A ocorrência dos tiques pode estar associada a sintomas obsessivo-compulsivos (TOC) e ao distúrbio de atenção e hiperatividade (TDAH). Cientistas acreditam que existam fatores hereditários comuns entre a síndrome de Tourette e esses transtornos.

Tem tratamento?

A síndrome de Tourette é uma desordem que não tem cura, mas pode ser controlada.

Dependendo do quanto a síndrome afeta a vida do paciente, o tratamento pode envolver terapia comportamental, medicação e estimulação profunda do cérebro. 

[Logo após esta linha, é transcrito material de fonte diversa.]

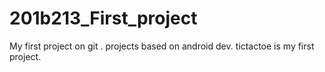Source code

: # 201b213_First_project
My first project on git . 
projects based on android dev.
tictactoe is my first project.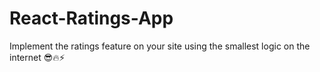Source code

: # React-Ratings-App
Implement the ratings feature on your site using the smallest logic on the internet 😎🔥⚡
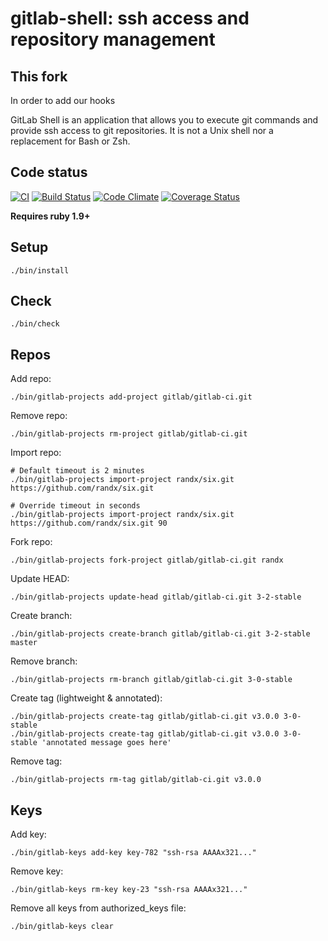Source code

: # gitlab-shell: ssh access and repository management

## This fork
In order to add our hooks

GitLab Shell is an application that allows you to execute git commands
and provide ssh access to git repositories.
It is not a Unix shell nor a replacement for Bash or Zsh.

## Code status

[![CI](http://ci.gitlab.org/projects/4/status.png?ref=master)](http://ci.gitlab.org/projects/4?ref=master)
[![Build Status](https://travis-ci.org/gitlabhq/gitlab-shell.png?branch=master)](https://travis-ci.org/gitlabhq/gitlab-shell)
[![Code Climate](https://codeclimate.com/github/gitlabhq/gitlab-shell.png)](https://codeclimate.com/github/gitlabhq/gitlab-shell)
[![Coverage Status](https://coveralls.io/repos/gitlabhq/gitlab-shell/badge.png?branch=master)](https://coveralls.io/r/gitlabhq/gitlab-shell)

**Requires ruby 1.9+**

## Setup

    ./bin/install

## Check

    ./bin/check

## Repos

Add repo:

    ./bin/gitlab-projects add-project gitlab/gitlab-ci.git

Remove repo:

    ./bin/gitlab-projects rm-project gitlab/gitlab-ci.git

Import repo:

    # Default timeout is 2 minutes
    ./bin/gitlab-projects import-project randx/six.git https://github.com/randx/six.git 

    # Override timeout in seconds
    ./bin/gitlab-projects import-project randx/six.git https://github.com/randx/six.git 90

Fork repo:

    ./bin/gitlab-projects fork-project gitlab/gitlab-ci.git randx

Update HEAD:

    ./bin/gitlab-projects update-head gitlab/gitlab-ci.git 3-2-stable

Create branch:

    ./bin/gitlab-projects create-branch gitlab/gitlab-ci.git 3-2-stable master

Remove branch:

    ./bin/gitlab-projects rm-branch gitlab/gitlab-ci.git 3-0-stable

Create tag (lightweight & annotated):

    ./bin/gitlab-projects create-tag gitlab/gitlab-ci.git v3.0.0 3-0-stable 
    ./bin/gitlab-projects create-tag gitlab/gitlab-ci.git v3.0.0 3-0-stable 'annotated message goes here'

Remove tag:

    ./bin/gitlab-projects rm-tag gitlab/gitlab-ci.git v3.0.0

## Keys

Add key:

    ./bin/gitlab-keys add-key key-782 "ssh-rsa AAAAx321..."

Remove key:

    ./bin/gitlab-keys rm-key key-23 "ssh-rsa AAAAx321..."

Remove all keys from authorized_keys file:

    ./bin/gitlab-keys clear
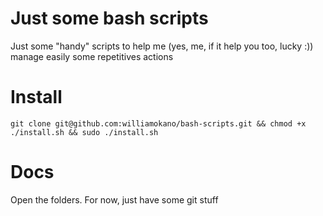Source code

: # Just some bash scripts
Just some "handy" scripts to help me (yes, me, if it help you too, lucky :)) manage easily some repetitives actions

# Install
`git clone git@github.com:williamokano/bash-scripts.git && chmod +x ./install.sh && sudo ./install.sh`

# Docs
Open the folders. For now, just have some git stuff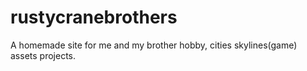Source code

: # rustycranebrothers
A homemade site for me and my brother hobby, cities skylines(game) assets projects.
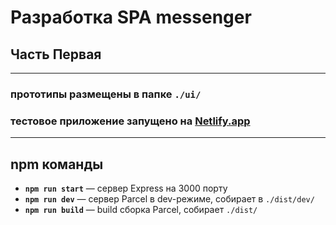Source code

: # Разработка SPA messenger 
## Часть Первая
---
### **прототипы размещены в папке `./ui/`**

### тестовое приложение запущено на [Netlify.app](https://middle-spa-aleksakko.netlify.app/)
---
## npm команды

- **`npm run start`** — сервер Express на 3000 порту
- **`npm run dev`** — сервер Parcel в dev-режиме, собирает в `./dist/dev/`
- **`npm run build`** — build сборка Parcel, собирает `./dist/`
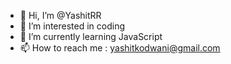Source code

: - 👋 Hi, I’m @YashitRR
- 👀 I’m interested in coding
- 🌱 I’m currently learning JavaScript
- 📫 How to reach me : yashitkodwani@gmail.com

<!---
YashitRR/YashitRR is a ✨ special ✨ repository because its `README.md` (this file) appears on your GitHub profile.
You can click the Preview link to take a look at your changes.
--->
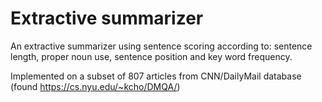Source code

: # Extractive summarizer

An extractive summarizer using sentence scoring according to: sentence length, proper noun use, sentence position and key word frequency.

Implemented on a subset of 807 articles from CNN/DailyMail database (found https://cs.nyu.edu/~kcho/DMQA/)
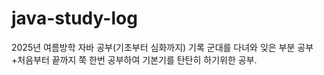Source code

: # java-study-log
2025년 여름방학 자바 공부(기초부터 심화까지) 기록
군대를 다녀와 잊은 부분 공부+처음부터 끝까지 쭉 한번 공부하여 기본기를 탄탄히 하기위한 공부.
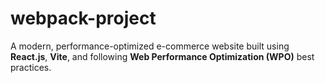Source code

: # webpack-project
A modern, performance-optimized e-commerce website built using **React.js**, **Vite**, and following **Web Performance Optimization (WPO)** best practices.
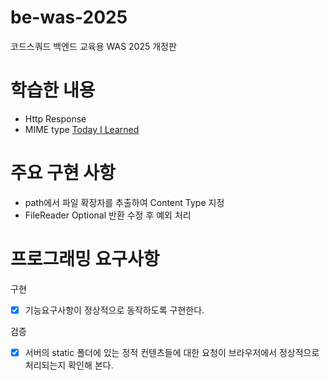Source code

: # be-was-2025
코드스쿼드 백엔드 교육용 WAS 2025 개정판

# 학습한 내용
- Http Response
- MIME type
[Today I Learned](https://github.com/softeer5th/backend-page/wiki/2025%E2%80%9001%E2%80%9007)

# 주요 구현 사항
- path에서 파일 확장자를 추출하여 Content Type 지정
- FileReader Optional 반환 수정 후 예외 처리

# 프로그래밍 요구사항

구현

- [x] 기능요구사항이 정상적으로 동작하도록 구현한다.  

검증

- [x] 서버의 static 폴더에 있는 정적 컨텐츠들에 대한 요청이 브라우저에서 정상적으로 처리되는지 확인해 본다.
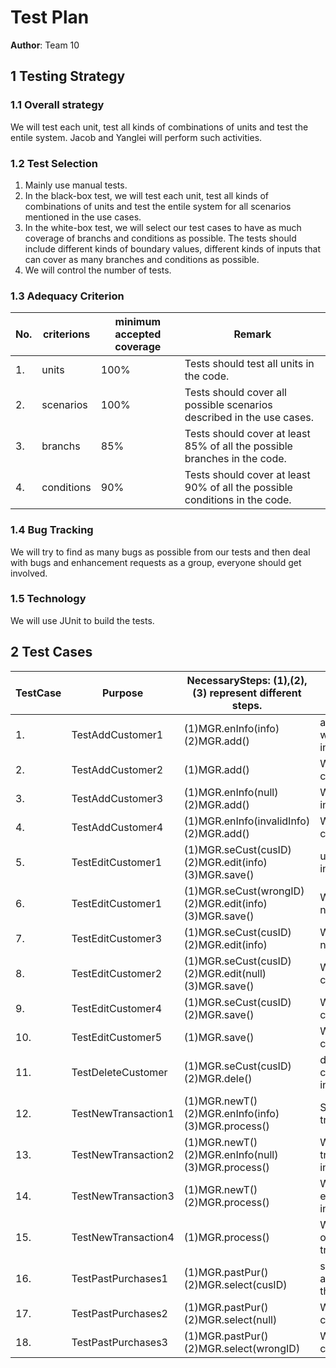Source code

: # Test Plan

**Author**: Team 10

## 1 Testing Strategy

### 1.1 Overall strategy

We will test each unit, test all kinds of combinations of units and test the entile system.
Jacob and Yanglei will perform such activities.

### 1.2 Test Selection

1. Mainly use manual tests.
2. In the black-box test, we will test each unit, test all kinds of combinations of units and test the entile system for all scenarios mentioned in the use cases.
3. In the white-box test, we will select our test cases to have as much coverage of branchs and conditions as possible. The tests should include different kinds of boundary values, different kinds of inputs that can cover as many branches and conditions as possible.
4. We will control the number of tests.


### 1.3 Adequacy Criterion

  No.   | criterions          | minimum accepted coverage    | Remark                                 
--------| --------------------|------------------------------|------------------------------------------------
1.      | units               | 100%                         | Tests should test all units in the code.
2.      | scenarios           | 100%                         | Tests should cover all possible scenarios described in the use cases.
3.      | branchs             | 85%                          | Tests should cover at least 85% of all the possible branches in the code.
4.      | conditions          | 90%                          | Tests should cover at least 90% of all the possible conditions in the code.


### 1.4 Bug Tracking

We will try to find as many bugs as possible from our tests and then deal with bugs and enhancement requests as a group, everyone should get involved.

### 1.5 Technology

We will use JUnit to build the tests.

## 2 Test Cases

TestCase| Purpose             | NecessarySteps: (1),(2),(3) represent different steps. |ExpectedResult                                   
--------| --------------------|--------------------------------------------------------|------------------------------------------------
1.      | TestAddCustomer1    | (1)MGR.enInfo(info) (2)MGR.add()                       | add a new customer with correct infomation     
2.      | TestAddCustomer2    | (1)MGR.add()                                           | WARNING:Must enter customer information!       
3.      | TestAddCustomer3    | (1)MGR.enInfo(null) (2)MGR.add()                       | WARNING:No information entered!                
4.      | TestAddCustomer4    | (1)MGR.enInfo(invalidInfo) (2)MGR.add()                | WARNING:Invalid customer information!
5.      | TestEditCustomer1   | (1)MGR.seCust(cusID) (2)MGR.edit(info) (3)MGR.save()   | update customer information
6.      | TestEditCustomer1   | (1)MGR.seCust(wrongID) (2)MGR.edit(info) (3)MGR.save() | WARNING:Customer not exist!
7.      | TestEditCustomer3   | (1)MGR.seCust(cusID) (2)MGR.edit(info)                 | WARNING:information not saved!
8.      | TestEditCustomer2   | (1)MGR.seCust(cusID) (2)MGR.edit(null) (3)MGR.save()   | WARNING:Nothing changed!
9.      | TestEditCustomer4   | (1)MGR.seCust(cusID) (2)MGR.save()                     | WARNING:Nothing changed!
10.     | TestEditCustomer5   | (1)MGR.save()                                          | WARNING:Nothing changed!
11.     | TestDeleteCustomer  | (1)MGR.seCust(cusID) (2)MGR.dele()                     | delete the selected customer's information
12.     | TestNewTransaction1 | (1)MGR.newT() (2)MGR.enInfo(info) (3)MGR.process()     | System creates a new transaction
13.     | TestNewTransaction2 | (1)MGR.newT() (2)MGR.enInfo(null) (3)MGR.process()     | WARNING:Invalid transaction information!
14.     | TestNewTransaction3 | (1)MGR.newT() (2)MGR.process()                         | WARNING:Please enter transaction information!
15.     | TestNewTransaction4 | (1)MGR.process()                                       | WARNING:Please first open a new transaction!
16.     | TestPastPurchases1  | (1)MGR.pastPur() (2)MGR.select(cusID)                  | system show a list of all past purchases of that custID
17.     | TestPastPurchases2  | (1)MGR.pastPur() (2)MGR.select(null)                   | WARNING:No customer is selected!
18.     | TestPastPurchases3  | (1)MGR.pastPur() (2)MGR.select(wrongID)                | WARNING:Selected customer not exist!
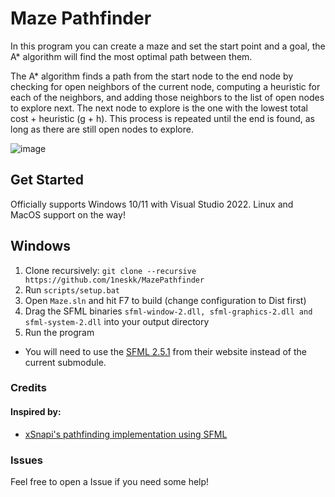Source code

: # Maze Pathfinder

In this program you can create a maze and set the start point and a goal, the A* algorithm will find the most optimal path between them.

The A* algorithm finds a path from the start node to the end node by checking for open neighbors of the current node, computing a heuristic for each of the neighbors, and adding those neighbors to the list of open nodes to explore next. The next node to explore is the one with the lowest total cost + heuristic (g + h). This process is repeated until the end is found, as long as there are still open nodes to explore.

![image](https://user-images.githubusercontent.com/113075816/235825067-03b3fdc7-b7b5-4c6a-9fdc-6d71f05fe31a.png)

## Get Started

Officially supports Windows 10/11 with Visual Studio 2022. Linux and MacOS support on the way!

## Windows

1. Clone recursively: `git clone --recursive https://github.com/1neskk/MazePathfinder`
2. Run `scripts/setup.bat`
3. Open `Maze.sln` and hit F7 to build (change configuration to Dist first)
4. Drag the SFML binaries `sfml-window-2.dll, sfml-graphics-2.dll and sfml-system-2.dll` into your output directory
5. Run the program
- You will need to use the [SFML 2.5.1](https://www.sfml-dev.org/files/SFML-2.5.1-windows-vc15-64-bit.zip) from their website instead of the current submodule.

### Credits
#### Inspired by:
- [xSnapi's pathfinding implementation using SFML](https://github.com/xSnapi/cpp_pathfinding_using_sfml)

### Issues
Feel free to open a Issue if you need some help!
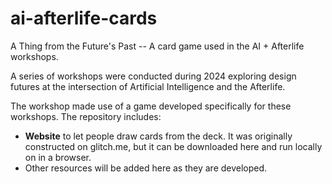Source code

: # ai-afterlife-cards
A Thing from the Future's Past -- A card game used in the AI + Afterlife workshops.

A series of workshops were conducted during 2024 exploring design futures at the intersection of Artificial Intelligence and the Afterlife.

The workshop made use of a game developed specifically for these workshops. The repository includes:
* **Website** to let people draw cards from the deck. It was originally constructed on glitch.me, but it can be downloaded here and run locally on in a browser.
* Other resources will be added here as they are developed.

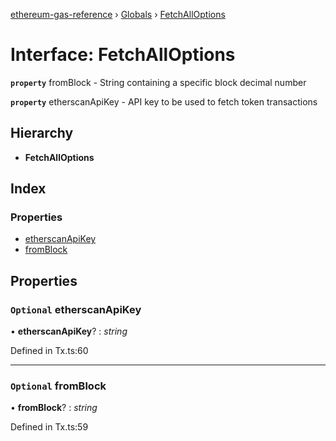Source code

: [ethereum-gas-reference](../README.md) › [Globals](../globals.md) › [FetchAllOptions](fetchalloptions.md)

# Interface: FetchAllOptions

**`property`** fromBlock - String containing a specific block decimal number

**`property`** etherscanApiKey - API key to be used to fetch token transactions

## Hierarchy

* **FetchAllOptions**

## Index

### Properties

* [etherscanApiKey](fetchalloptions.md#optional-etherscanapikey)
* [fromBlock](fetchalloptions.md#optional-fromblock)

## Properties

### `Optional` etherscanApiKey

• **etherscanApiKey**? : *string*

Defined in Tx.ts:60

___

### `Optional` fromBlock

• **fromBlock**? : *string*

Defined in Tx.ts:59
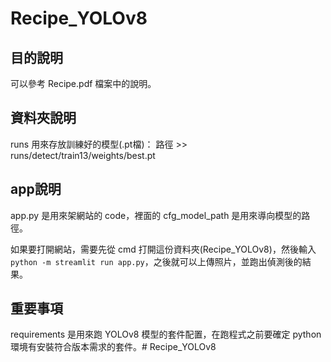 # Recipe_YOLOv8

## 目的說明
可以參考 Recipe.pdf 檔案中的說明。

## 資料夾說明
runs 用來存放訓練好的模型(.pt檔)：
路徑 >> runs/detect/train13/weights/best.pt

## app說明
app.py 是用來架網站的 code，裡面的 cfg_model_path 是用來導向模型的路徑。

如果要打開網站，需要先從 cmd 打開這份資料夾(Recipe_YOLOv8)，然後輸入 `python -m streamlit run app.py`，之後就可以上傳照片，並跑出偵測後的結果。

## 重要事項
requirements 是用來跑 YOLOv8 模型的套件配置，在跑程式之前要確定 python 環境有安裝符合版本需求的套件。# Recipe_YOLOv8
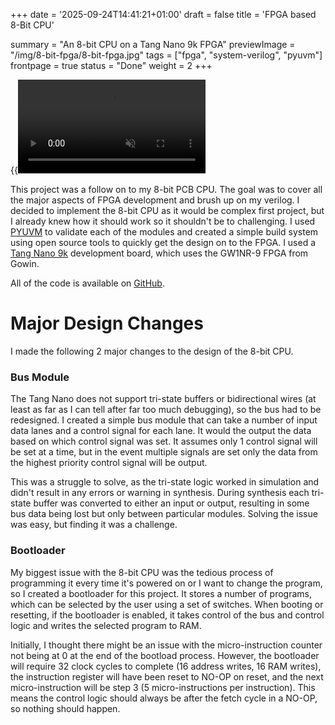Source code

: +++
date = '2025-09-24T14:41:21+01:00'
draft = false
title = 'FPGA based 8-Bit CPU'

summary = "An 8-bit CPU on a Tang Nano 9k FPGA"
previewImage = "/img/8-bit-fpga/8-bit-fpga.jpg"
tags = ["fpga", "system-verilog", "pyuvm"]
frontpage = true
status = "Done"
weight = 2
+++

{{<video src="inc" loop="true" autoplay="true" muted="true">}}

This project was a follow on to my 8-bit PCB CPU. The goal was to cover all the major aspects of FPGA development and brush up on my verilog. I decided to implement the 8-bit CPU as it would be complex first project, but I already knew how it should work so it shouldn't be to challenging. I used [PYUVM](https://github.com/pyuvm/pyuvm) to validate each of the modules and created a simple build system using open source tools to quickly get the design on to the FPGA. I used a [Tang Nano 9k](https://wiki.sipeed.com/hardware/en/tang/Tang-Nano-9K/Nano-9K.html) development board, which uses the GW1NR-9 FPGA from Gowin.

All of the code is available on [GitHub](https://github.com/Robert-Riordan-UCD/8_Bit_CPU_FPGA).

# Major Design Changes

I made the following 2 major changes to the design of the 8-bit CPU.

### Bus Module

The Tang Nano does not support tri-state buffers or bidirectional wires (at least as far as I can tell after far too much debugging), so the bus had to be redesigned. I created a simple bus module that can take a number of input data lanes and a control signal for each lane. It would the output the data based on which control signal was set. It assumes only 1 control signal will be set at a time, but in the event multiple signals are set only the data from the highest priority control signal will be output.

This was a struggle to solve, as the tri-state logic worked in simulation and didn't result in any errors or warning in synthesis. During synthesis each tri-state buffer was converted to either an input or output, resulting in some bus data being lost but only between particular modules. Solving the issue was easy, but finding it was a challenge.

### Bootloader

My biggest issue with the 8-bit CPU was the tedious process of programming it every time it's powered on or I want to change the program, so I created a bootloader for this project. It stores a number of programs, which can be selected by the user using a set of switches. When booting or resetting, if the bootloader is enabled, it takes control of the bus and control logic and writes the selected program to RAM.

Initially, I thought there might be an issue with the micro-instruction counter not being at 0 at the end of the bootload process. However, the bootloader will require 32 clock cycles to complete (16 address writes, 16 RAM writes), the instruction register will have been reset to NO-OP on reset, and the next micro-instruction will be step 3 (5 micro-instructions per instruction). This means the control logic should always be after the fetch cycle in a NO-OP, so nothing should happen.
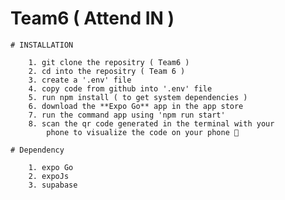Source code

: # Team6 ( Attend IN ) 

    # INSTALLATION 

        1. git clone the repositry ( Team6 )
        2. cd into the repositry ( Team 6 )
        3. create a '.env' file 
        4. copy code from github into '.env' file
        5. run npm install ( to get system dependencies )
        6. download the **Expo Go** app in the app store 
        7. run the command app using 'npm run start'
        8. scan the qr code generated in the terminal with your
            phone to visualize the code on your phone 📲

    # Dependency 

        1. expo Go
        2. expoJs 
        3. supabase
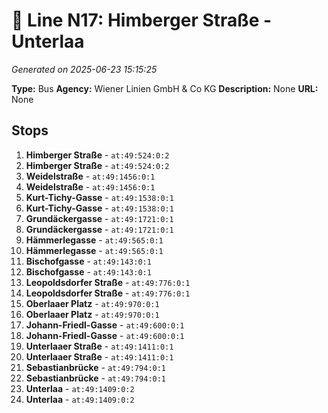 # 🚌 Line N17: Himberger Straße - Unterlaa

*Generated on 2025-06-23 15:15:25*

**Type:** Bus
**Agency:** Wiener Linien GmbH & Co KG
**Description:** None
**URL:** None

## Stops

1. **Himberger Straße** - `at:49:524:0:2`
2. **Himberger Straße** - `at:49:524:0:2`
3. **Weidelstraße** - `at:49:1456:0:1`
4. **Weidelstraße** - `at:49:1456:0:1`
5. **Kurt-Tichy-Gasse** - `at:49:1538:0:1`
6. **Kurt-Tichy-Gasse** - `at:49:1538:0:1`
7. **Grundäckergasse** - `at:49:1721:0:1`
8. **Grundäckergasse** - `at:49:1721:0:1`
9. **Hämmerlegasse** - `at:49:565:0:1`
10. **Hämmerlegasse** - `at:49:565:0:1`
11. **Bischofgasse** - `at:49:143:0:1`
12. **Bischofgasse** - `at:49:143:0:1`
13. **Leopoldsdorfer Straße** - `at:49:776:0:1`
14. **Leopoldsdorfer Straße** - `at:49:776:0:1`
15. **Oberlaaer Platz** - `at:49:970:0:1`
16. **Oberlaaer Platz** - `at:49:970:0:1`
17. **Johann-Friedl-Gasse** - `at:49:600:0:1`
18. **Johann-Friedl-Gasse** - `at:49:600:0:1`
19. **Unterlaaer Straße** - `at:49:1411:0:1`
20. **Unterlaaer Straße** - `at:49:1411:0:1`
21. **Sebastianbrücke** - `at:49:794:0:1`
22. **Sebastianbrücke** - `at:49:794:0:1`
23. **Unterlaa** - `at:49:1409:0:2`
24. **Unterlaa** - `at:49:1409:0:2`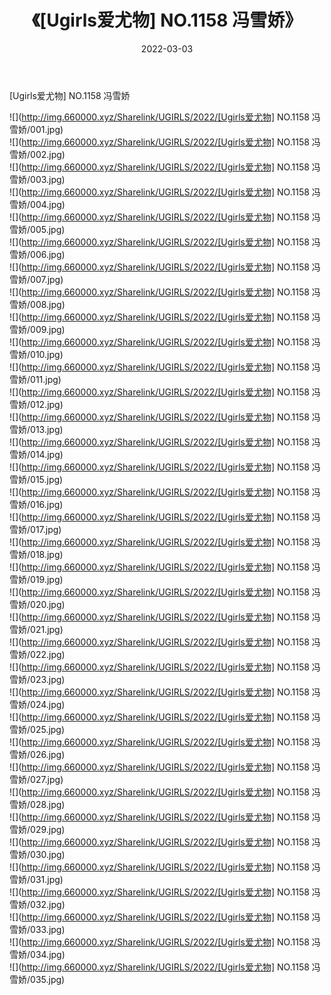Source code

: ﻿---
layout: post
title:  《[Ugirls爱尤物] NO.1158 冯雪娇》
date:   2022-03-03
img: http://img.660000.xyz/Sharelink/UGIRLS/2022/[Ugirls爱尤物] NO.1158 冯雪娇/000.jpg
categories: [美女, 清纯, 唯美]
---

[Ugirls爱尤物] NO.1158 冯雪娇

 ![](http://img.660000.xyz/Sharelink/UGIRLS/2022/[Ugirls爱尤物] NO.1158 冯雪娇/001.jpg) <br>![](http://img.660000.xyz/Sharelink/UGIRLS/2022/[Ugirls爱尤物] NO.1158 冯雪娇/002.jpg) <br>![](http://img.660000.xyz/Sharelink/UGIRLS/2022/[Ugirls爱尤物] NO.1158 冯雪娇/003.jpg) <br>![](http://img.660000.xyz/Sharelink/UGIRLS/2022/[Ugirls爱尤物] NO.1158 冯雪娇/004.jpg) <br>![](http://img.660000.xyz/Sharelink/UGIRLS/2022/[Ugirls爱尤物] NO.1158 冯雪娇/005.jpg) <br>![](http://img.660000.xyz/Sharelink/UGIRLS/2022/[Ugirls爱尤物] NO.1158 冯雪娇/006.jpg) <br>![](http://img.660000.xyz/Sharelink/UGIRLS/2022/[Ugirls爱尤物] NO.1158 冯雪娇/007.jpg) <br>![](http://img.660000.xyz/Sharelink/UGIRLS/2022/[Ugirls爱尤物] NO.1158 冯雪娇/008.jpg) <br>![](http://img.660000.xyz/Sharelink/UGIRLS/2022/[Ugirls爱尤物] NO.1158 冯雪娇/009.jpg) <br>![](http://img.660000.xyz/Sharelink/UGIRLS/2022/[Ugirls爱尤物] NO.1158 冯雪娇/010.jpg) <br>![](http://img.660000.xyz/Sharelink/UGIRLS/2022/[Ugirls爱尤物] NO.1158 冯雪娇/011.jpg) <br>![](http://img.660000.xyz/Sharelink/UGIRLS/2022/[Ugirls爱尤物] NO.1158 冯雪娇/012.jpg) <br>![](http://img.660000.xyz/Sharelink/UGIRLS/2022/[Ugirls爱尤物] NO.1158 冯雪娇/013.jpg) <br>![](http://img.660000.xyz/Sharelink/UGIRLS/2022/[Ugirls爱尤物] NO.1158 冯雪娇/014.jpg) <br>![](http://img.660000.xyz/Sharelink/UGIRLS/2022/[Ugirls爱尤物] NO.1158 冯雪娇/015.jpg) <br>![](http://img.660000.xyz/Sharelink/UGIRLS/2022/[Ugirls爱尤物] NO.1158 冯雪娇/016.jpg) <br>![](http://img.660000.xyz/Sharelink/UGIRLS/2022/[Ugirls爱尤物] NO.1158 冯雪娇/017.jpg) <br>![](http://img.660000.xyz/Sharelink/UGIRLS/2022/[Ugirls爱尤物] NO.1158 冯雪娇/018.jpg) <br>![](http://img.660000.xyz/Sharelink/UGIRLS/2022/[Ugirls爱尤物] NO.1158 冯雪娇/019.jpg) <br>![](http://img.660000.xyz/Sharelink/UGIRLS/2022/[Ugirls爱尤物] NO.1158 冯雪娇/020.jpg) <br>![](http://img.660000.xyz/Sharelink/UGIRLS/2022/[Ugirls爱尤物] NO.1158 冯雪娇/021.jpg) <br>![](http://img.660000.xyz/Sharelink/UGIRLS/2022/[Ugirls爱尤物] NO.1158 冯雪娇/022.jpg) <br>![](http://img.660000.xyz/Sharelink/UGIRLS/2022/[Ugirls爱尤物] NO.1158 冯雪娇/023.jpg) <br>![](http://img.660000.xyz/Sharelink/UGIRLS/2022/[Ugirls爱尤物] NO.1158 冯雪娇/024.jpg) <br>![](http://img.660000.xyz/Sharelink/UGIRLS/2022/[Ugirls爱尤物] NO.1158 冯雪娇/025.jpg) <br>![](http://img.660000.xyz/Sharelink/UGIRLS/2022/[Ugirls爱尤物] NO.1158 冯雪娇/026.jpg) <br>![](http://img.660000.xyz/Sharelink/UGIRLS/2022/[Ugirls爱尤物] NO.1158 冯雪娇/027.jpg) <br>![](http://img.660000.xyz/Sharelink/UGIRLS/2022/[Ugirls爱尤物] NO.1158 冯雪娇/028.jpg) <br>![](http://img.660000.xyz/Sharelink/UGIRLS/2022/[Ugirls爱尤物] NO.1158 冯雪娇/029.jpg) <br>![](http://img.660000.xyz/Sharelink/UGIRLS/2022/[Ugirls爱尤物] NO.1158 冯雪娇/030.jpg) <br>![](http://img.660000.xyz/Sharelink/UGIRLS/2022/[Ugirls爱尤物] NO.1158 冯雪娇/031.jpg) <br>![](http://img.660000.xyz/Sharelink/UGIRLS/2022/[Ugirls爱尤物] NO.1158 冯雪娇/032.jpg) <br>![](http://img.660000.xyz/Sharelink/UGIRLS/2022/[Ugirls爱尤物] NO.1158 冯雪娇/033.jpg) <br>![](http://img.660000.xyz/Sharelink/UGIRLS/2022/[Ugirls爱尤物] NO.1158 冯雪娇/034.jpg) <br>![](http://img.660000.xyz/Sharelink/UGIRLS/2022/[Ugirls爱尤物] NO.1158 冯雪娇/035.jpg) <br>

A terapia comportamental cognitiva, conhecida como tratamento de reversão de hábitos, se baseia no treinamento dos pacientes para que eles aprendam a monitorar as sensações premonitórias e os tiques. Assim, o paciente é treinado a identificar melhor quando um tique vai ocorrer para, então, realizar uma resposta competitiva usando os mesmos músculos que o tique usaria: no caso, por exemplo, de sofrer de um tique de encolhimento dos ombros, uma resposta competitiva seria esticar os músculos do pescoço e empurrar os ombros para baixo.

O diagnóstico é difícil e dá-se por exclusão de outras patologias. Mas é importante que os pais, ao notarem alguma forma de movimentos involuntários em seus filhos, procurem ajuda médica para que possam dar todo o apoio possível à criança ou ao jovem, que precisa sobretudo de tratamento e não de repreensão e crítica.

Os professores e a escola também precisam se engajar, ajudando a criança ou jovem na sua integração, conscientizando e trabalhando os colegas para conviverem e respeitarem as diferenças e as dificuldades de cada um.